The biggest advantage opposing coaches had when they were attempting to convince an elite recruit to join their teams instead of John Calipari's Kentucky Wildcats was his lack of a national championship. Now that he has one, the Wildcats are going to become an unstoppable force.
There were always concerns raised about his one-and-done system; but now that Calipari has proven that system can reach the college basketball mountain top, there's nothing short of a rule change that can slow him down. That has to be scary for other coaches.
This past season's team will produce at least six NBA draft picks, with five of them potentially going in the first round. Anthony Davis and Michael Kidd-Gilchrist are both expected to be selected within the opening handful of picks.

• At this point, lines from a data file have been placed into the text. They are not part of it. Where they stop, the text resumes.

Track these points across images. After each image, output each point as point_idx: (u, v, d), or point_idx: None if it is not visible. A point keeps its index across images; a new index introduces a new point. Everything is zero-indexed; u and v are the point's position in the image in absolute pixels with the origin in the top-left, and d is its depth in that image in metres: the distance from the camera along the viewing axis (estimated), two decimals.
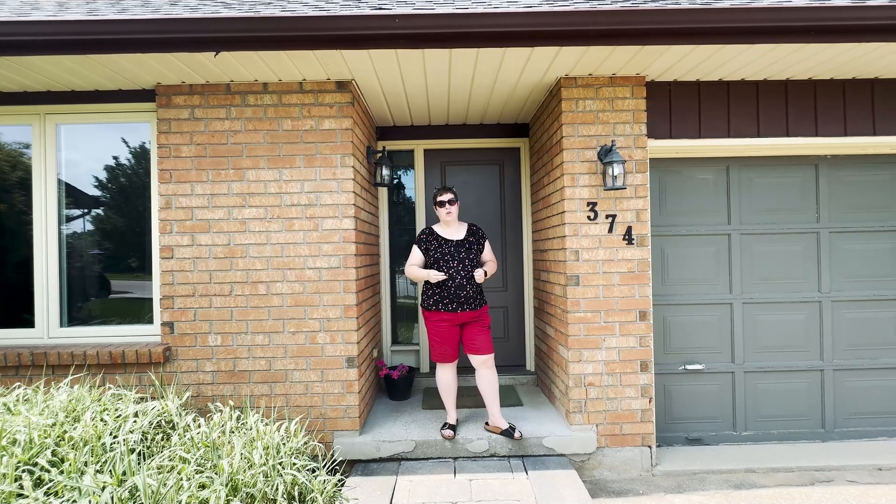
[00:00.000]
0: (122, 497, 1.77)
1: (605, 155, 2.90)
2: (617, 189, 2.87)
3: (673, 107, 3.12)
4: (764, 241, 3.35)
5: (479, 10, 2.32)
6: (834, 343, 3.35)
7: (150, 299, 3.11)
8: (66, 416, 2.26)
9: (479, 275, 2.93)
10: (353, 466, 2.91)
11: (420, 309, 3.12)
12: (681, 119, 3.12)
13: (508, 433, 2.94)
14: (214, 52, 2.49)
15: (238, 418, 2.58)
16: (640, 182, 3.00)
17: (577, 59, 2.73)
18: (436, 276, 2.90)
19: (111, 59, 2.61)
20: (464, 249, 3.00)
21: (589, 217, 2.98)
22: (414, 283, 4.35)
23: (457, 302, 2.95)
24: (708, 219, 3.34)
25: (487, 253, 3.14)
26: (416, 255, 3.07)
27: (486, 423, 3.08)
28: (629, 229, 2.98)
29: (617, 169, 2.82)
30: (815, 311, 3.35)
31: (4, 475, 1.80)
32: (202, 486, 1.96)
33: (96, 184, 3.22)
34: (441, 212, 3.03)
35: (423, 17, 2.31)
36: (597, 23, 2.29)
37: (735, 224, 3.34)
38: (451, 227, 3.07)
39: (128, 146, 3.21)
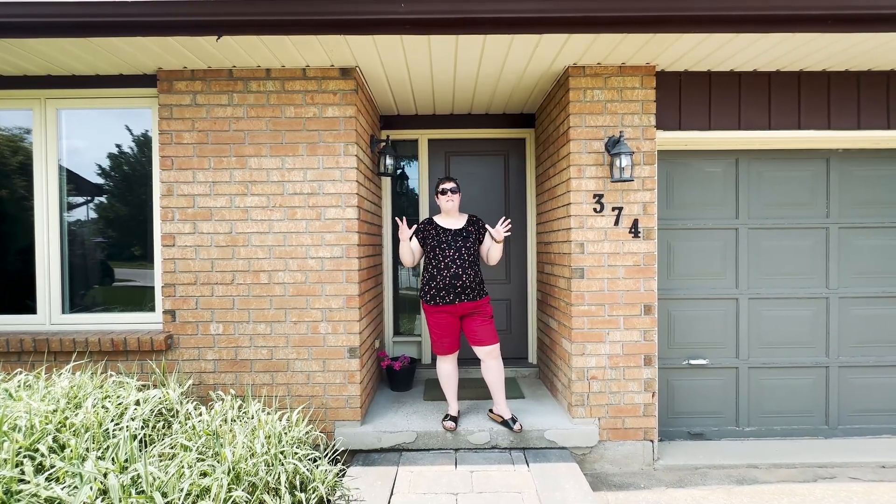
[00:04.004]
0: (125, 484, 1.77)
1: (613, 146, 2.85)
2: (624, 181, 2.83)
3: (683, 98, 3.06)
4: (772, 235, 3.30)
5: None
6: (840, 340, 3.32)
7: (152, 287, 3.10)
8: (68, 403, 2.26)
9: (497, 230, 2.88)
10: (355, 456, 2.91)
11: (420, 301, 3.10)
12: (691, 110, 3.06)
13: (508, 424, 2.93)
14: (216, 36, 2.44)
15: (239, 407, 2.58)
16: (647, 174, 2.95)
17: (586, 48, 2.67)
18: (400, 223, 2.96)
19: (111, 43, 2.57)
20: (461, 238, 2.96)
21: (595, 209, 2.94)
22: (416, 274, 4.33)
23: (454, 293, 2.92)
24: (715, 212, 3.29)
25: (488, 242, 3.09)
26: (413, 242, 3.05)
27: (490, 410, 3.10)
28: (635, 222, 2.94)
29: (624, 160, 2.77)
30: (822, 307, 3.32)
31: (6, 461, 1.79)
32: (204, 474, 1.96)
33: (98, 171, 3.19)
34: (442, 199, 3.00)
35: (429, 2, 2.25)
36: (608, 9, 2.23)
37: (743, 218, 3.29)
38: (452, 218, 3.05)
39: (130, 133, 3.17)
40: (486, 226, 3.08)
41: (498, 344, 3.00)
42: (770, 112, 3.07)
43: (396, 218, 3.03)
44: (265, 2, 2.25)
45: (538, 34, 2.45)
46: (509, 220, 2.97)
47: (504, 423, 2.96)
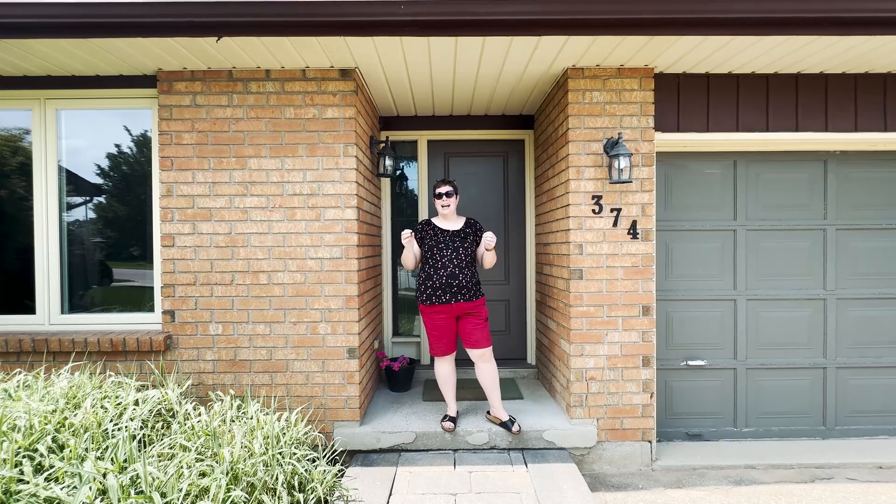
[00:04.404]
0: (124, 484, 1.77)
1: (612, 148, 2.86)
2: (623, 182, 2.84)
3: (681, 99, 3.07)
4: (770, 237, 3.32)
5: None
6: (837, 341, 3.33)
7: (151, 287, 3.10)
8: (67, 403, 2.26)
9: (488, 236, 2.88)
10: (354, 457, 2.92)
11: (417, 303, 3.10)
12: (689, 112, 3.07)
13: (507, 425, 2.94)
14: (216, 38, 2.45)
15: (238, 407, 2.58)
16: (646, 176, 2.96)
17: (584, 49, 2.68)
18: (407, 234, 2.92)
19: (112, 43, 2.58)
20: (458, 239, 2.98)
21: (594, 210, 2.95)
22: (415, 275, 4.34)
23: (450, 292, 2.93)
24: (714, 214, 3.30)
25: (482, 247, 3.10)
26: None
27: (488, 413, 3.10)
28: (634, 223, 2.95)
29: (623, 162, 2.78)
30: (820, 308, 3.33)
31: (5, 461, 1.79)
32: (202, 475, 1.96)
33: (97, 171, 3.19)
34: (439, 203, 3.02)
35: (429, 4, 2.26)
36: (606, 11, 2.24)
37: (741, 220, 3.30)
38: (449, 220, 3.07)
39: (129, 133, 3.18)
40: (482, 226, 3.11)
41: (491, 347, 3.01)
42: (768, 114, 3.09)
43: (408, 230, 2.97)
44: (265, 3, 2.25)
45: (537, 36, 2.46)
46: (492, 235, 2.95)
47: (503, 424, 2.97)
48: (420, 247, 3.04)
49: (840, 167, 3.31)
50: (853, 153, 3.29)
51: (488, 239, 2.91)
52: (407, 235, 2.95)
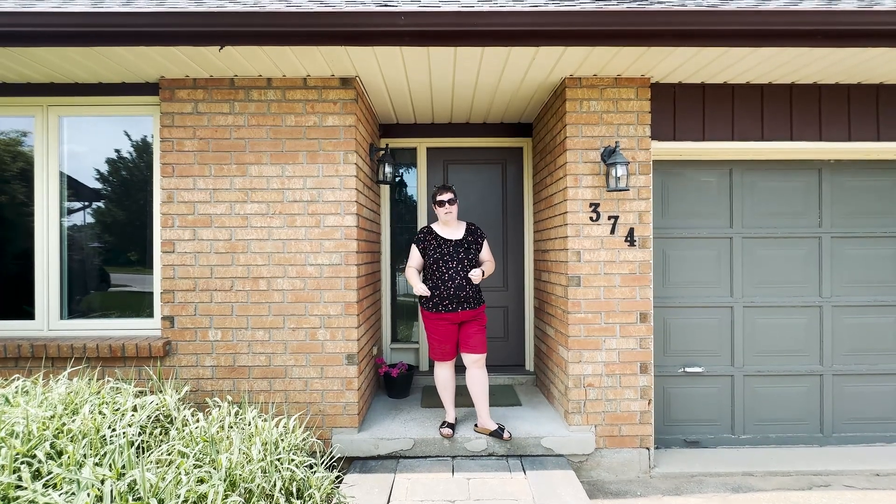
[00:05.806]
0: (121, 490, 1.77)
1: (609, 156, 2.90)
2: (620, 190, 2.87)
3: (677, 109, 3.11)
4: (766, 244, 3.35)
5: (485, 8, 2.31)
6: (834, 348, 3.35)
7: (151, 293, 3.11)
8: (65, 409, 2.25)
9: (475, 274, 2.92)
10: (352, 463, 2.91)
11: (419, 308, 3.11)
12: (685, 121, 3.11)
13: (497, 434, 2.93)
14: (219, 47, 2.48)
15: (236, 413, 2.57)
16: (642, 184, 2.99)
17: (582, 60, 2.72)
18: (421, 290, 2.93)
19: (115, 52, 2.61)
20: (462, 249, 3.00)
21: (591, 218, 2.98)
22: None
23: (456, 302, 2.95)
24: (710, 222, 3.33)
25: (486, 252, 3.13)
26: (414, 255, 3.07)
27: (475, 426, 3.07)
28: (631, 231, 2.98)
29: (620, 170, 2.81)
30: (816, 315, 3.35)
31: (3, 467, 1.79)
32: (200, 481, 1.96)
33: (98, 177, 3.21)
34: (440, 211, 3.03)
35: (429, 15, 2.30)
36: (603, 23, 2.28)
37: (737, 227, 3.33)
38: (450, 227, 3.07)
39: (130, 139, 3.20)
40: (482, 231, 3.13)
41: (486, 355, 3.03)
42: (763, 123, 3.13)
43: (426, 289, 2.94)
44: (268, 14, 2.29)
45: (535, 47, 2.50)
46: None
47: (493, 433, 2.95)
48: (423, 257, 3.05)
49: (834, 176, 3.35)
50: (847, 162, 3.33)
51: (473, 276, 2.91)
52: (423, 292, 2.93)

That's important because recruits who are looking at Kentucky as an option have NBA dreams. They want the avenue that will provide them with the best chance of being noticed by scouts in order to improve their stocks in what's likely to become a one-season college career.
High school stars who watch the NBA Draft keep hearing Kentucky players getting called. That's something that will stick with them during the recruiting process. It's free advertisement for the Wildcats.
With the recent addition of five-star prospect Nerlens Noel, the Wildcats have already put together another elite class for next season. They have received commitments from two other five-star players—Alex Poythress and Archie Goodwin—and four-star big man Willie Cauley.
The Wildcats are also in the mix for Anthony Bennett, who, after a couple marquee signings went down this week, is the most coveted recruit available. If Kentucky lands him, it will be like adding a whole new starting lineup to the roster in one class.
If that doesn't prove how much power Calipari has right now, nothing will. It's becoming increasingly difficult for recruits to walk away when Calipari and his coaching staff lay all of the accomplishments in front of the next big college star.
Usually the term dynasty is associated with teams that stick together and win multiple championships. Kentucky has started to form a new type of dynasty, where the only thing that will remain the same is the head coach.
Calipari has basically created a monster at Kentucky, and other programs—including those from power conferences—are scrambling to figure out a way to slay the dragon. But each year they let the Wildcats dominate the recruiting trail, it becomes tougher.
Players know exactly what they're going to get from Kentucky: a coach who understands if they decide to leave after one season, a chance to play alongside other elite players and an opportunity to fight for a national championship. That's a hard offer to turn down.
Kentucky's national title victory last week was a sign of things to come. Now that “Coach Cal” has a championship on his résumé, the Wildcats will continue to rule college basketball.